US 12,249,322 B1
Intent recognition method, apparatus and storage medium
Peng Shen, Beijing (CN); Lizhao Guo, Beijing (CN); Fupo Wang, Beijing (CN); Mingxing Huang, Beijing (CN); and Xiaobo Zhou, Beijing (CN)
Assigned to Beijing Waterdrop Technology Group Co., Ltd., Beijing (CN)
Filed by Beijing Waterdrop Technology Group Co., Ltd., Beijing (CN)
Filed on Oct. 25, 2024, as Appl. No. 18/927,212.
Int. Cl. G10L 15/18 (2013.01); G10L 15/02 (2006.01); G10L 15/197 (2013.01); G10L 25/18 (2013.01); G10L 25/21 (2013.01); G10L 25/45 (2013.01)

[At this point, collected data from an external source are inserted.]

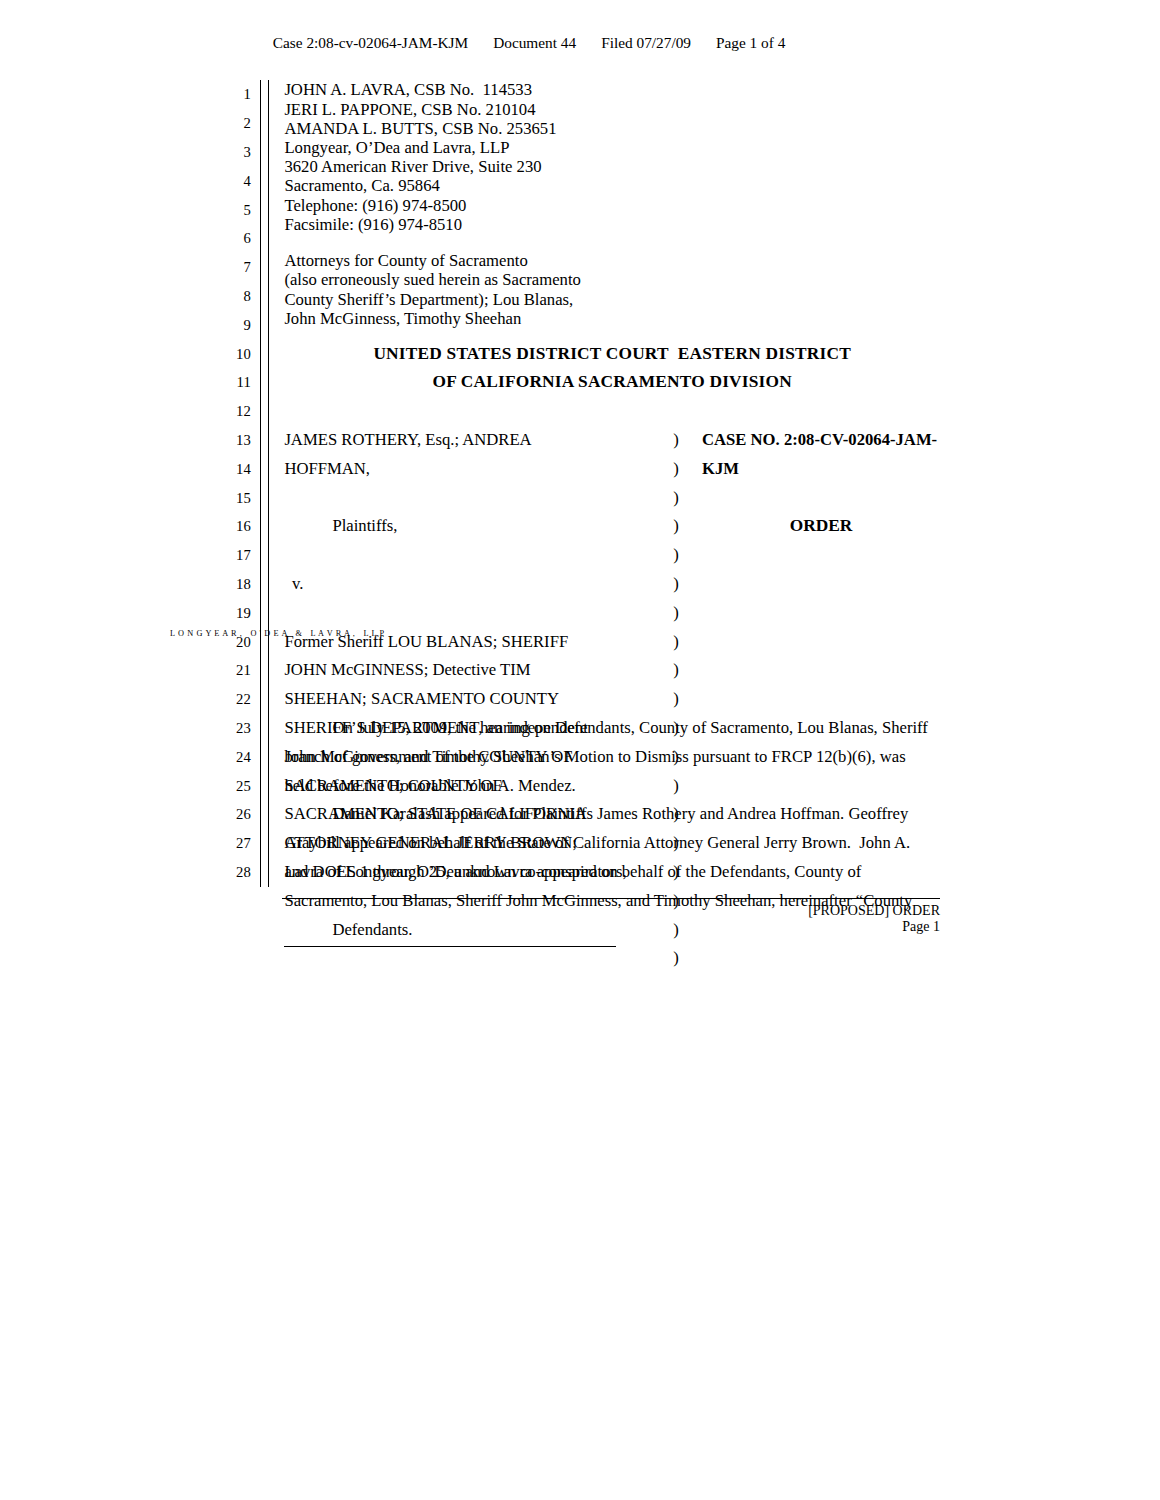Case 2:08-cv-02064-JAM-KJM Document 44 Filed 07/27/09 Page 1 of 4
1
2
3
4
5
6
7
8
9
10
11
12
13
14
15
16
17
18
19
20
21
22
23
24
25
26
27
28
JOHN A. LAVRA, CSB No. 114533
JERI L. PAPPONE, CSB No. 210104
AMANDA L. BUTTS, CSB No. 253651
Longyear, O’Dea and Lavra, LLP
3620 American River Drive, Suite 230
Sacramento, Ca. 95864
Telephone: (916) 974-8500
Facsimile: (916) 974-8510
Attorneys for County of Sacramento
(also erroneously sued herein as Sacramento
County Sheriff’s Department); Lou Blanas,
John McGinness, Timothy Sheehan
UNITED STATES DISTRICT COURT EASTERN DISTRICT
OF CALIFORNIA SACRAMENTO DIVISION
| JAMES ROTHERY, Esq.; ANDREA HOFFMAN, | ) ) | CASE NO. 2:08-CV-02064-JAM-KJM |
| | ) | |
| Plaintiffs, | ) | ORDER |
| | ) | |
| v. | ) | |
| | ) | |
| Former Sheriff LOU BLANAS; SHERIFF JOHN McGINNESS; Detective TIM SHEEHAN; SACRAMENTO COUNTY SHERIFF’S DEPARTMENT, an independent branch of government of the COUNTY OF SACRAMENTO; COUNTY OF SACRAMENTO; STATE OF CALIFORNIA ATTORNEY GENERAL JERRY BROWN; and DOES 1 through 25, unknown co-conspirators, | ) ) ) ) ) ) ) ) ) | |
| | ) | |
| Defendants. | ) | |
| | ) | |
On July 15, 2009, the hearing on Defendants, County of Sacramento, Lou Blanas, Sheriff
John McGinness, and Timothy Sheehan’s Motion to Dismiss pursuant to FRCP 12(b)(6), was
held before the Honorable John A. Mendez.
Daniel Karalash appeared for Plaintiffs James Rothery and Andrea Hoffman. Geoffrey
Graybill appeared on behalf of the State of California Attorney General Jerry Brown. John A.
Lavra of Longyear, O’Dea and Lavra appeared on behalf of the Defendants, County of
Sacramento, Lou Blanas, Sheriff John McGinness, and Timothy Sheehan, hereinafter “County
L O N G Y E A R , O ' D E A & L A V R A , L L P
[PROPOSED] ORDER
Page 1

CPC G10L 15/1815 (2013.01) [G10L 15/02 (2013.01); G10L 15/197 (2013.01); G10L 25/18 (2013.01); G10L 25/21 (2013.01); G10L 25/45 (2013.01)] 6 Claims
OG exemplary drawing
 
1. An intent recognition method, comprising:
acquiring user's audio to be recognized;
determining multi-frame audio feature vectors corresponding to the audio to be recognized;
inputting the multi-frame audio feature vectors into a preset intent recognition model to obtain multiple output sequences corresponding to the multi-frame audio feature vectors, wherein the output sequences comprise blank characters and non-blank characters; and
determining a target intent corresponding to the audio to be recognized based on the multiple output sequences;
wherein the determining the target intent corresponding to the audio to be recognized based on the multiple output sequences comprises:
calculating probability values corresponding to the multiple output sequences respectively; and
determining a maximum probability value in the probability values, and then determining the target intent corresponding to the audio to be recognized based on the output sequence corresponding to the maximum probability value;
wherein the calculating probability values corresponding to the multiple output sequences respectively comprises:
removing the blank characters of an arbitrary output sequence in the multiple output sequences to obtain a processed output sequence;
merging a duplicate non-blank characters in the processed output sequence to obtain a simplified output sequence;
tokenizing the simplified output sequence to obtain multiple tokens corresponding to the arbitrary output sequence;
determining token frequencies of the tokens in the arbitrary output sequence; and
multiplying the token frequencies corresponding to the tokens to obtain a probability value corresponding to the arbitrary output sequence;
wherein the determining the target intent corresponding to the audio to be recognized based on the output sequence corresponding to the maximum probability value comprises:
splicing the tokens of the output sequence corresponding to the maximum probability value in sequence to obtain the target intent corresponding to the audio to be recognized; and
wherein the determining token frequencies of the tokens in the arbitrary output sequence comprises:
determining total quantity of a characters corresponding to the arbitrary output sequence, wherein the characters comprise blank characters and non-blank characters;
determining quantity of the blank characters that are adjacent in forward order to an arbitrary token in the tokens, and determining quantity of a duplicate characters that are the same as the arbitrary token;
dividing the quantity of the blank characters by the total quantity of the characters to obtain a blank token frequency corresponding to the arbitrary token;
dividing a sum of the quantity of the duplicate character and 1 by the total quantity of the characters to obtain a duplicate token frequency corresponding to the arbitrary token; and
multiplying the blank token frequency by the duplicate token frequency to obtain the token frequency of the arbitrary token in the arbitrary output sequence.